Aus der Perspektive der Fahrerin muss die ganze Sache wohl so ausgesehen haben: Maya sitzt auf Ryan’s Schoß, ihr Slip ist heruntergerutscht, die High Heels ausgezogen. Ryan’s Finger verschwinden unter ihrem Rock, er streichelt die Haut um ihr Gesäß, er streichelt ihre Pussy. Sie stöhnen im Rhythmus der Musik, welche die Fahrerin auf höchste Stufe gestellt hat. Klassische Musik ertönt aus den Boxen. Ryan liebt klassische Musik. Er liebt die Reibung zwischen Maya’s warmen Schenkeln und ihre feuchte Pussy. Ab und zu erhascht er einen Blick der Fahrerin durch den Rückspiegel. In diesem Augenblick stellt er sich vor, wie ihn Rose durch den Spiegel betrachtet. Sie sieht ihn mit nur einer von vielen Frauen, die nun ihre Stelle eingenommen hat. Und er hat es nicht verlernt, er weiß, wie man sie befriedigt, er weiß, wie man sie alle glücklich macht. Ein Gefühl aus Leidenschaft und Macht überkommt ihn. Überheblichkeit gleicht so manche Schwächen aus. Er beobachtet die Fahrerin im Rückspiegel, er öffnet seine Hose und dringt in Maya ein.

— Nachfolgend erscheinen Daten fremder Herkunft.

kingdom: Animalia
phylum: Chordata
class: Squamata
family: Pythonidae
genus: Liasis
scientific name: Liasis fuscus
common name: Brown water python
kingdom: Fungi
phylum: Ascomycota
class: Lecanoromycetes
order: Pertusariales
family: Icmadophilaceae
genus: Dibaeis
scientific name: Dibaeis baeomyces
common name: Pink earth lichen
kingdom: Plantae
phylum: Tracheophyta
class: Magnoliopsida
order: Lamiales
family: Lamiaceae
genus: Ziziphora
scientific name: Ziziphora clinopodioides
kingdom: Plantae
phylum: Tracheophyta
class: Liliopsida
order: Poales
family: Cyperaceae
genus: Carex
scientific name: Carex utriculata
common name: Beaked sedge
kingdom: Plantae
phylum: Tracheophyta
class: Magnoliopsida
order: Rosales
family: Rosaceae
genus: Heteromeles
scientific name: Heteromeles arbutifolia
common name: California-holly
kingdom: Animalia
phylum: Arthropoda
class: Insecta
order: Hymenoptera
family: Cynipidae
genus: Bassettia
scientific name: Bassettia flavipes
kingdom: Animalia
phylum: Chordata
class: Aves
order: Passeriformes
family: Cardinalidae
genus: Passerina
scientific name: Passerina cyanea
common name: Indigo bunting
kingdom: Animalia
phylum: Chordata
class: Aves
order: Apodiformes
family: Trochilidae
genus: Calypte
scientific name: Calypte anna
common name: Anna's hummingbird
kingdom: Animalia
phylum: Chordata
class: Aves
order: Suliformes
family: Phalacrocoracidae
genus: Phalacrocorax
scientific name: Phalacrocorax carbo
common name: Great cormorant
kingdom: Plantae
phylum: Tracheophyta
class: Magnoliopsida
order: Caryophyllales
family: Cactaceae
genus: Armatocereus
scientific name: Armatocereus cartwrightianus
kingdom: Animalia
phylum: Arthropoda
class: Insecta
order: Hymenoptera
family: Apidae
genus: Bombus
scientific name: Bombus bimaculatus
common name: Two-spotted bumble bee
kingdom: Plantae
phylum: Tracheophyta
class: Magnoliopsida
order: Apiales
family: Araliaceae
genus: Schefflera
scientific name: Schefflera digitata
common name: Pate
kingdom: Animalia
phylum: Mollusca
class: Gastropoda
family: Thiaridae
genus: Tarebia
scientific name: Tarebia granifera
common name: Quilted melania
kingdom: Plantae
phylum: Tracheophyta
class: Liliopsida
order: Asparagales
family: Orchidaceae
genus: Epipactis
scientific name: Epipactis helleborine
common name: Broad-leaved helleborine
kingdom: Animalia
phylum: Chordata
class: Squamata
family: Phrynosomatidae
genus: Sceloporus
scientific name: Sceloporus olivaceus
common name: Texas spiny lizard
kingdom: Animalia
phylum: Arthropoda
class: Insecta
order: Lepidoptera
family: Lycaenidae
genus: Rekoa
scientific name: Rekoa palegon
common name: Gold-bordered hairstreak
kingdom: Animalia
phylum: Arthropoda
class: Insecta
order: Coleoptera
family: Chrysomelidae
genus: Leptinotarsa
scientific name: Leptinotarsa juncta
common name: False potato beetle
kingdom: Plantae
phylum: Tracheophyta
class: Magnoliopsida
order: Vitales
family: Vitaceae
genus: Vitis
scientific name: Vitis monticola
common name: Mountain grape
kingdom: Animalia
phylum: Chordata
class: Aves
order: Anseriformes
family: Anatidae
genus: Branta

»Wir berechnen 100€ extra für Reinigungskosten.« Ryan hält den Brief in seiner Hand und lächelt. Das war eine Nacht, die völlig aus dem Ruder gelaufen ist. Maya hat er seitdem nie wieder gesehen, Rose kann er sowieso nicht mehr erreichen. Kurz schaut er auf und betrachtet sein zerkratztes Spiegelbild im ungeputzten Flurspiegel: »Da bin ich wahrscheinlich noch gut davongekommen«.